Sobre um editoral do “Público” de Amilcar Correia de 7 de Outubro de 2003

Lisboa, 9 de Outubro de 2003

Exmo Senhor

Dr. José Manuel Fernandes

Director do Jornal Público

Na passada 3ª feira o Editorial do Público versava sobre a decisão da Associação dos Farmacêuticos Católicos de não vender a pílula do dia seguinte e a o dispositivo intra-uterino. Esta decisão assenta no facto de quer aquela pílula quer o dispositivo intra-uterino ao impedirem a nidação do embrião no utero materno provocam a interrupção da gravidez ou seja um aborto.
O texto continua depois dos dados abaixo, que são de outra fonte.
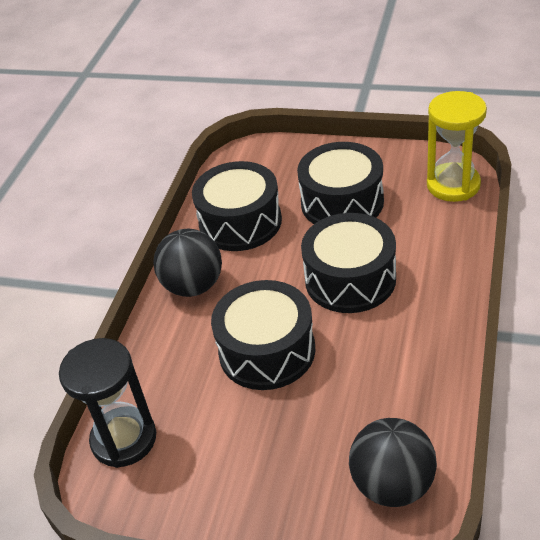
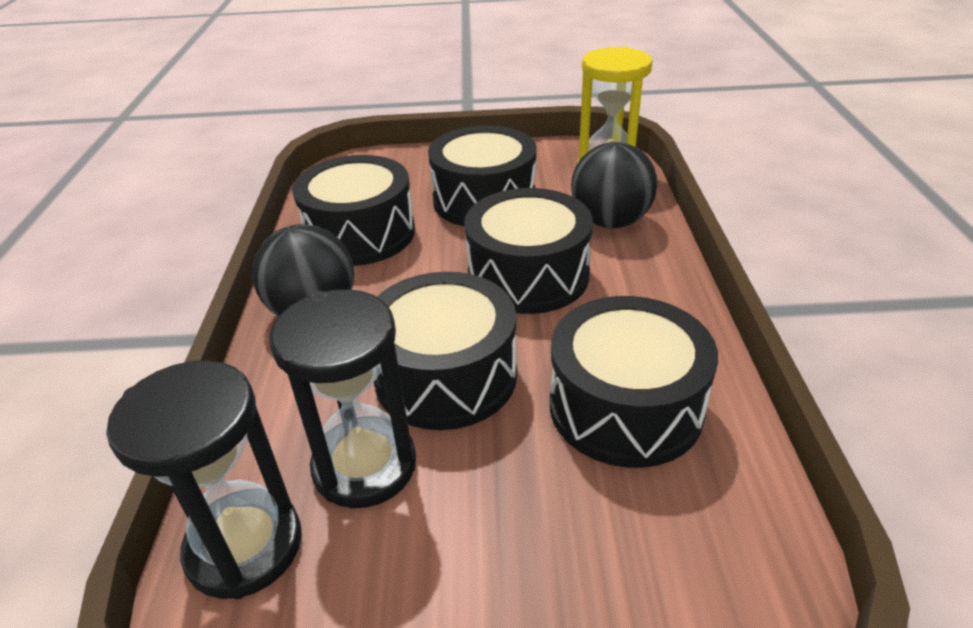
camera: 20 degrees left, 5 degrees down
black ball [349,418,437,507] -> black ball moved to [571,142,657,228]
none -> black hourglass [269,289,416,508]
none -> black drum [550,296,718,468]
Até aqui tudo bem. O Editorial assinala que uma associação católica tomou uma atitude coerente com os valores que defende. O facto em si não é sequer notícia mas, por outro lado, a coerência é hoje notícia que merece destaque face à falta de verticalidade e de frontalidade que grassa no nosso país, onde todos “ajustam” os seus valores face a interesses menores - tipicamente materiais.

Não posso contudo deixar de lamentar que o Editorial contenha um erro técnico tão grosseiro que até parece ter sido propositado. Segundo o Editorial teríamos “dois tipos de farmacêuticos em Portugal: os que vendem e os que não vendem anticonceptivos”. Não sei quantos tipos de farmácias é que existem, nem me interessa, mas sei - e o Público devia saber porque é escrito pelos próprios fabricantes desses produtos - que um dos seus efeitos é o de interromper a gravidez de um bébé. Ou seja não são produtos anticonceptivos mas sim produtos abortivos actuam também depois da concepção. É “apenas” a diferença entre a vida e a morte. E por isso nada tem a ver com pensos rápidos, escovas de dentes ou vacinas da gripe com que depois o Editorial continua em manifesto descarrilamento.

Curiosa também a forma como o Público atacou esta decisão e nunca censurou a APF por distribuir sem receita médica pílulas do dias seguinte que por lei exigem receita médica. É estranho? Sinal de tolerância desviante?